Now, what is x’^500? Well, x’ = 1-√2 is about -.414: it’s a negative number with absolute value less than ½. So the 500th power of x’ is positive and is less than (1/2)^500, which is very small – about 4x10^-192. So the decimal expansion of x’ begins with more than 100 zeroes.
So x plus a positive number beginning with 100 zeroes gives an integer: so the first 99 digits after the decimal point in x must all be 9s.
When I first saw this problem I thought it was impossible so I looked at the answer straightaway. But having read the answer it doesn’t seem so impossible – because when one has a term like (1+√2) in an expression it’s a common trick to think about (1-√2). It’s hard to see any other way one could tackle this problem! So having looked at the answer, I’m now sure I could have done it myself if I’d bothered. (I may be being over-optimistic!)
Q10. Here are two messages enciphered using substitution ciphers.
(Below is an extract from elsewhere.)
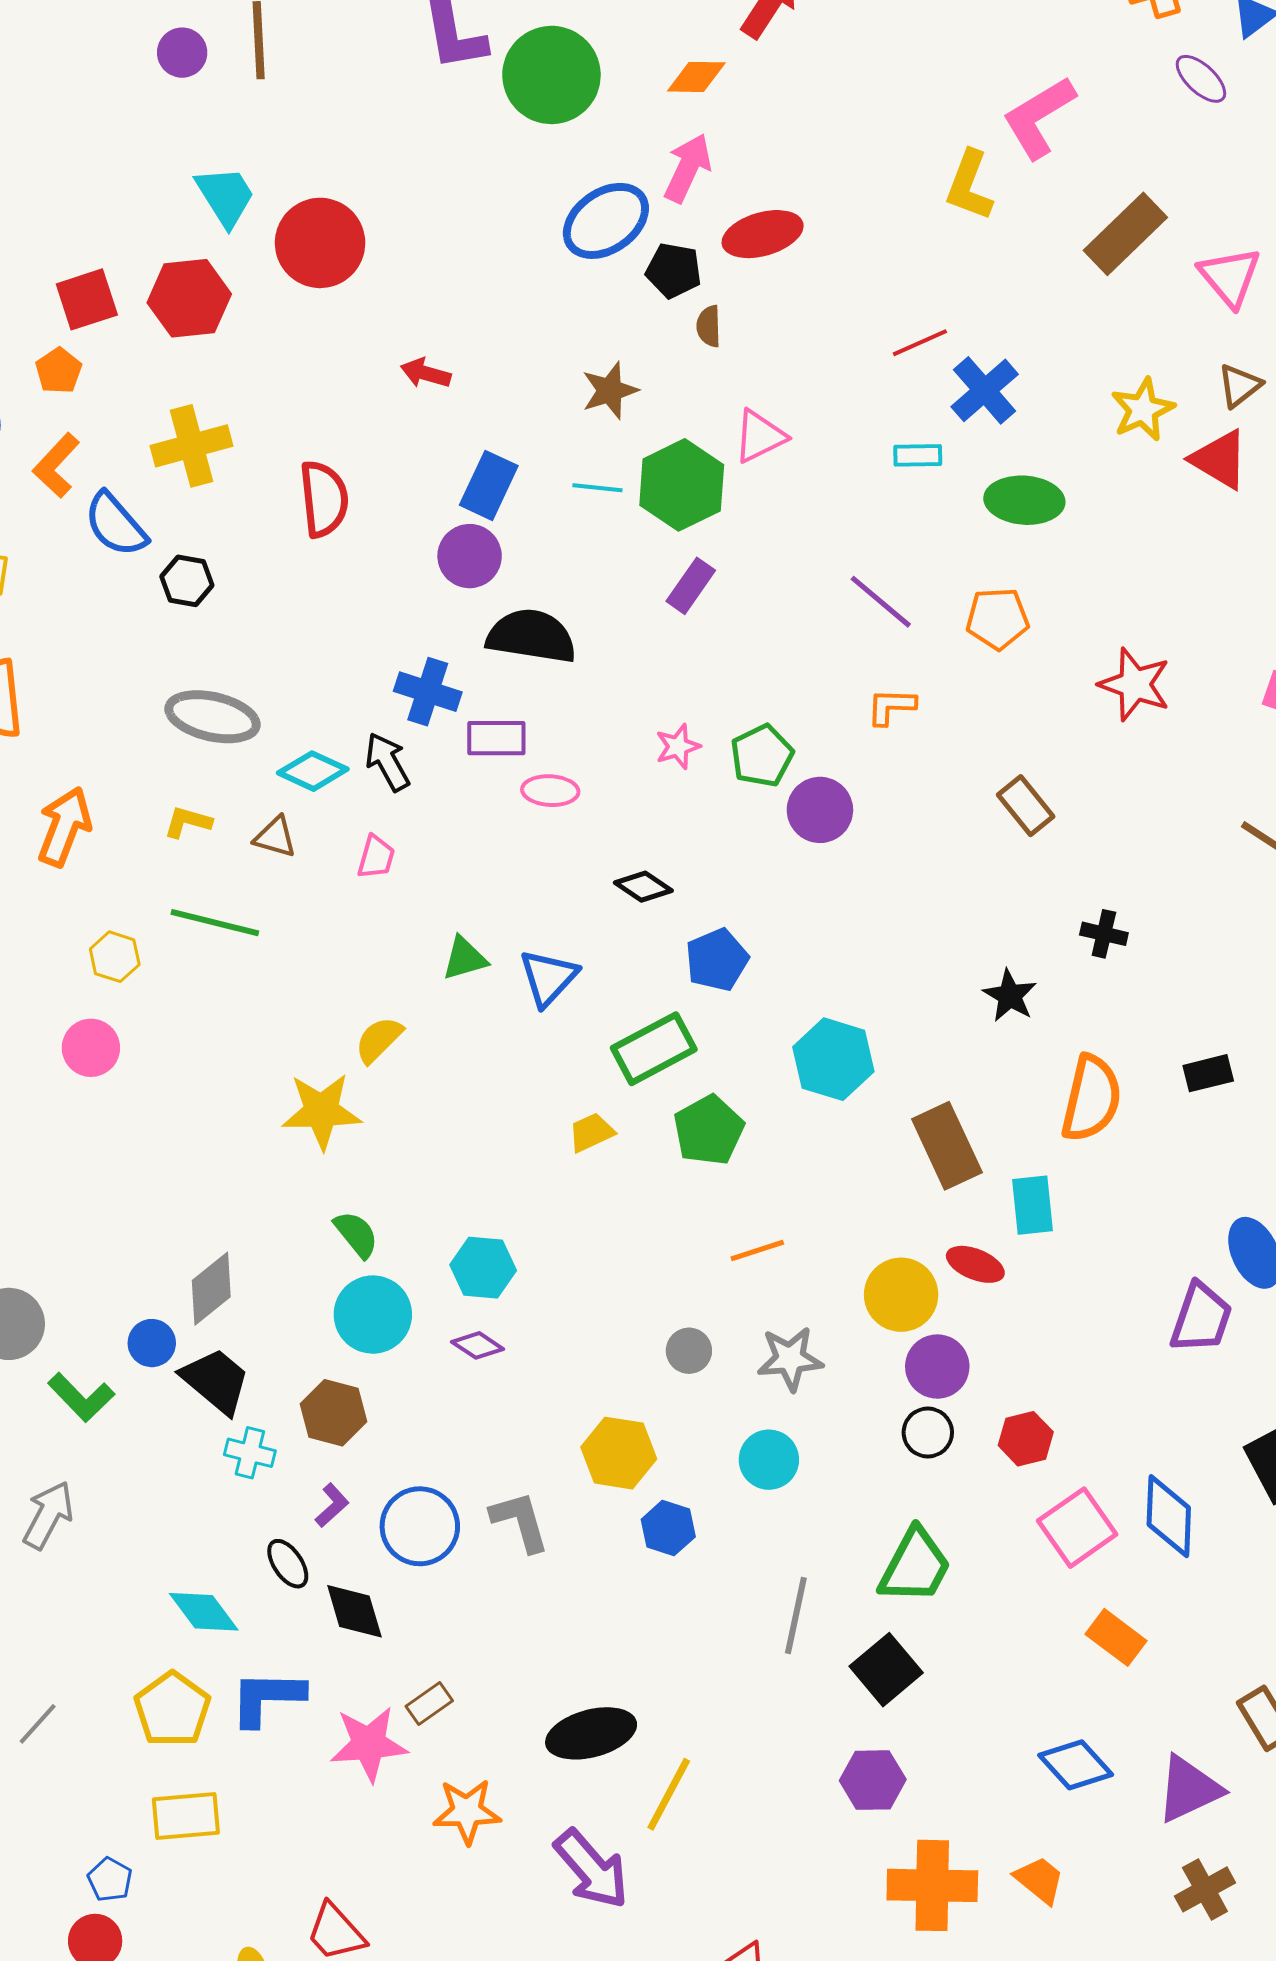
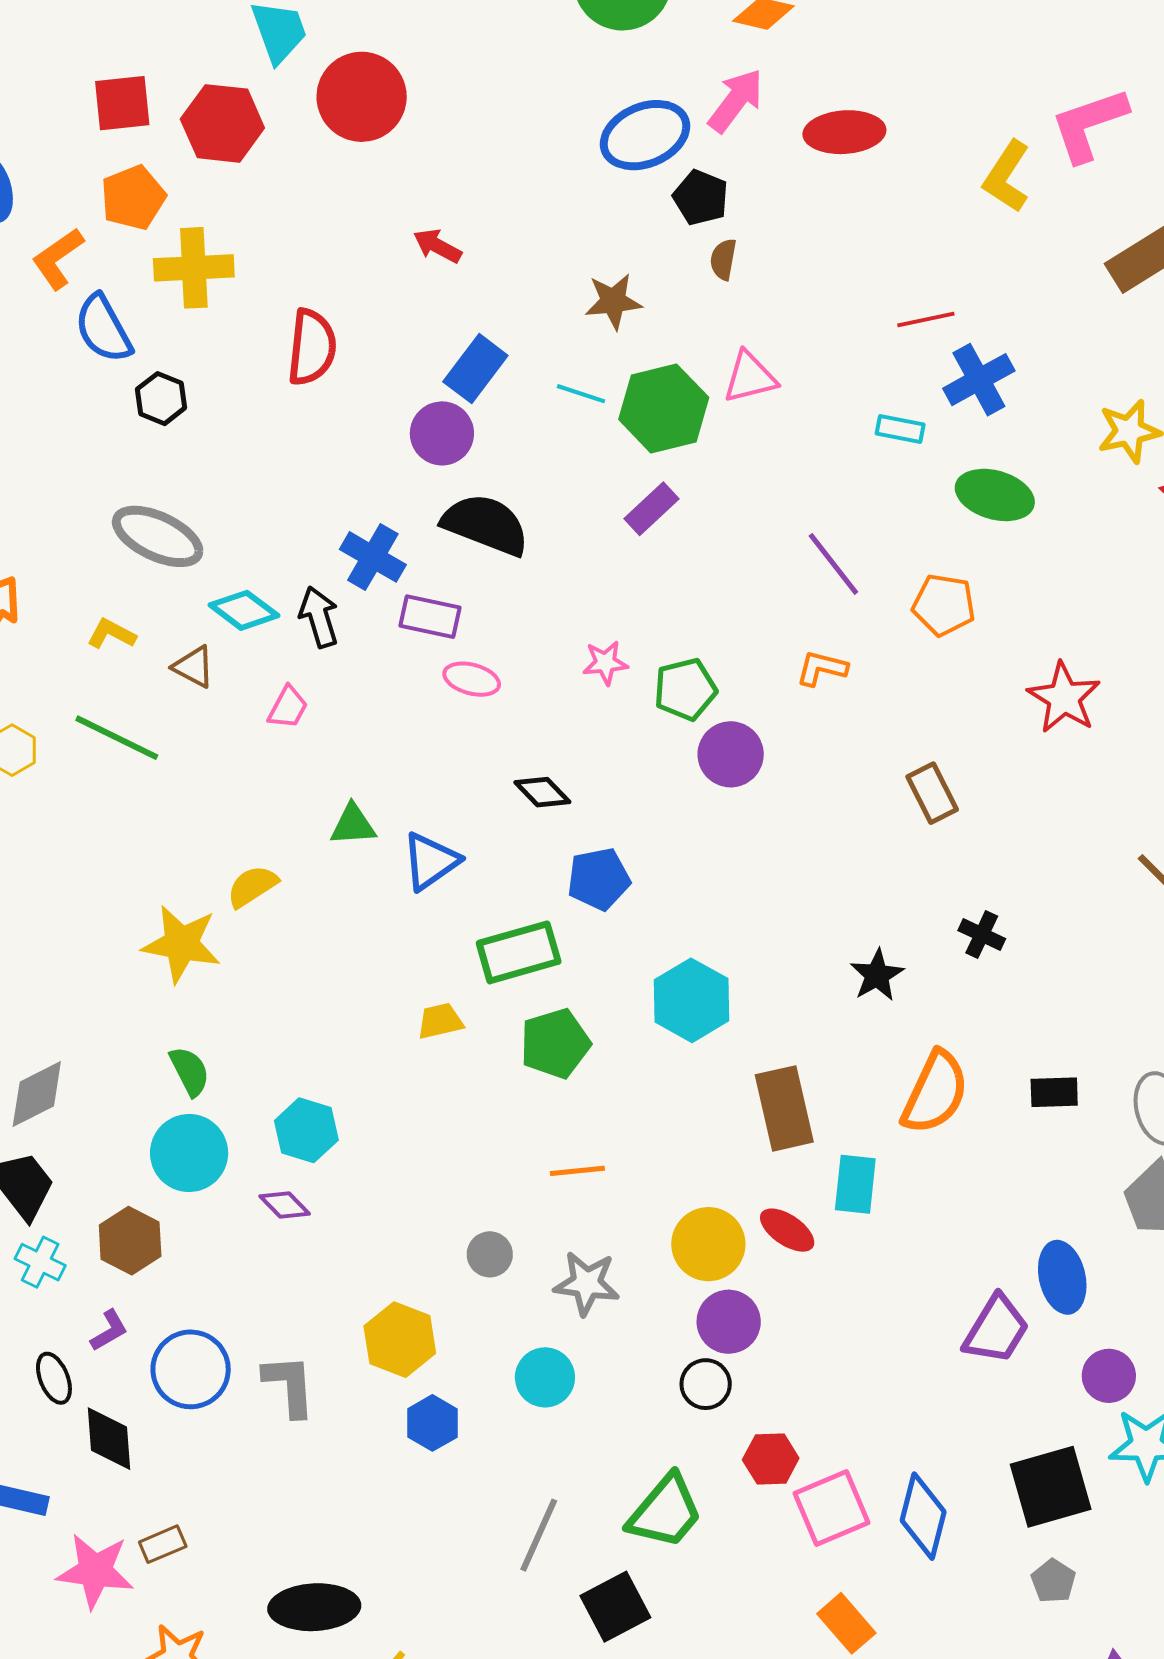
red ellipse: (763, 234) -> (844, 132), moved
orange pentagon: (59, 371) -> (133, 198), moved, size x1.4
red hexagon: (1026, 1439) -> (771, 1459), moved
What do they say?
a) PREEZ LAEDHKPFH FSO AFYYZ SRT ZRFE!
b) RIFFY SRPWUZQIU! OWURWVM YAE I MAAX RALWXIY!
Answers: (a) MERRY CHRISTMAS AND A HAPPY NEW YEAR!
(b) HAPPY CHRISTMAS! WISHING YOU A GOOD HOLIDAY!
(b) was designed to avoid the letter E to make frequency analysis a little harder.
Questions 3, 4, 8 and 9 came from Mathematical Mind-Benders by Peter Winkler and Question 5 from the same author’s Mathematical Puzzles: A Connoisseur’s Collection. Questions 2, 6 and 7 are from David Wells's The Penguin Book of Curious and Interesting Puzzles.